European stocks slipped as a recent rally in financials on
the back of a U.S. plan to purge toxic assets from banks'
balance sheets lost steam. [] []
PIPELINE PRESSURES
But traders said a rise in U.S. durable goods orders could
help both stock markets and the dollar, which could push gold
down further. []
A higher dollar makes commodities priced in the U.S.
currency more expensive for holders of other currencies.
Gold is up about 5 percent from a six-week low of $882.90
hit on March 18, but is still more than 7 percent shy of
the 11-month high above $1,000 set in February.
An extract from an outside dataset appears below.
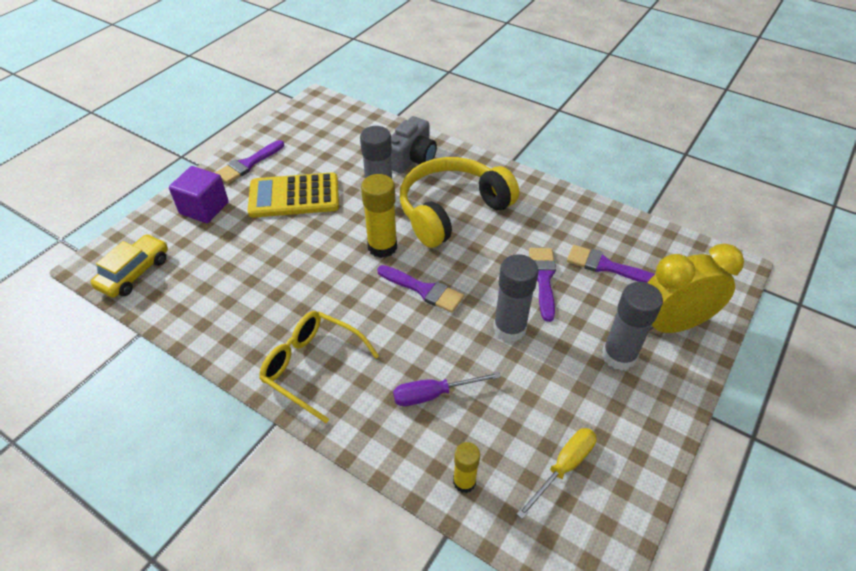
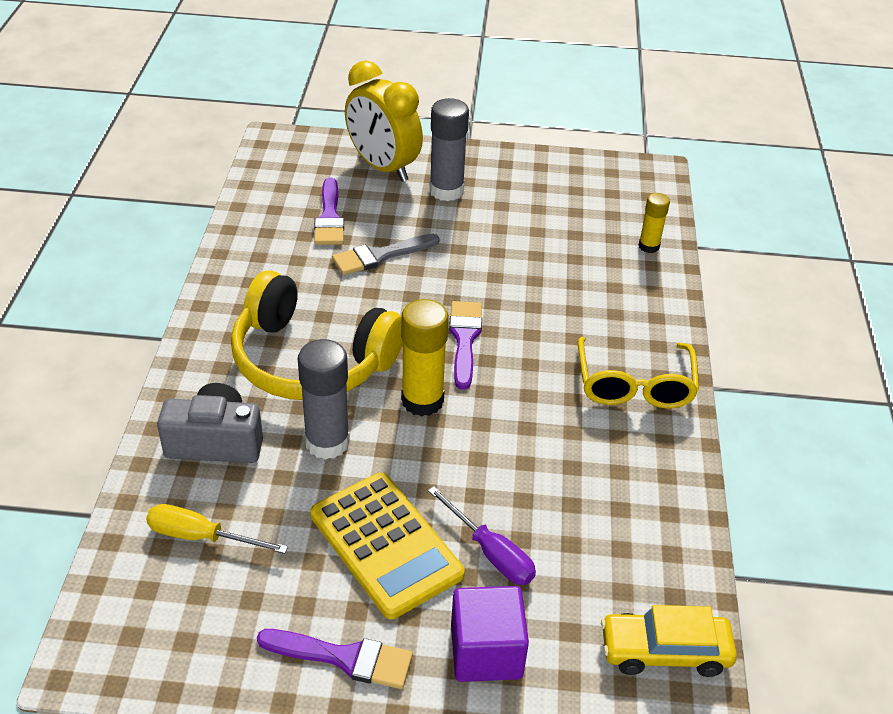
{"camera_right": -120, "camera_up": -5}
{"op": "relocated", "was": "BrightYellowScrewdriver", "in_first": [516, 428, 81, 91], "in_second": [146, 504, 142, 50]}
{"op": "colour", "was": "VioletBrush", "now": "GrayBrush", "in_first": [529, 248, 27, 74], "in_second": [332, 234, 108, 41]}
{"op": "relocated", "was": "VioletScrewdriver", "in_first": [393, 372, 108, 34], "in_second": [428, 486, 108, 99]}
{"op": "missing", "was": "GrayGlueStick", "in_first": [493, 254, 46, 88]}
It soared to an
all-time peak of $1,030.80 in March 2008.
Investors piled into gold in recent months as the financial
crisis escalated, the dollar tumbled and markets started to
worry about price pressures in the pipeline because of the vast
amounts of money being pumped into economies.
"We believe that the aggressive credit easing by U.S.
authorities has come with the risk of a huge expansion in
liquidity, and with it inflationary concerns that could prove
to be positive for gold further ahead," Barclays Capital said.
Strong interest can be seen in the world's largest
gold-backed exchange-traded fund, the SPDR Gold Trust <GLD>,
which said its holdings rose to a record 1,124.99 tonnes on
March 24, up 10.7 tonnes from the day before.[]
For details on the gold holdings of the ETF listed in New
York and co-listed on other exchanges, click:
http://www.exchangetradedgold.com/iframes/usa.php
For a graphic, click:
https://customers.reuters.com/d/graphics/MKTS_SPDRGLD240309.jpg
Spot silver <XAG=> was bid $13.18 an ounce from $13.40 an
ounce on Tuesday, palladium <XPD=> at $204 from $205.50 and
platinum <XPT=> at $1,112 from $1,114.
Platinum used in autocatalysts to clean car emissions has
tumbled alongside deteriorating sales in the auto sector. Prices
have halved since a record $2,290 in March 2008.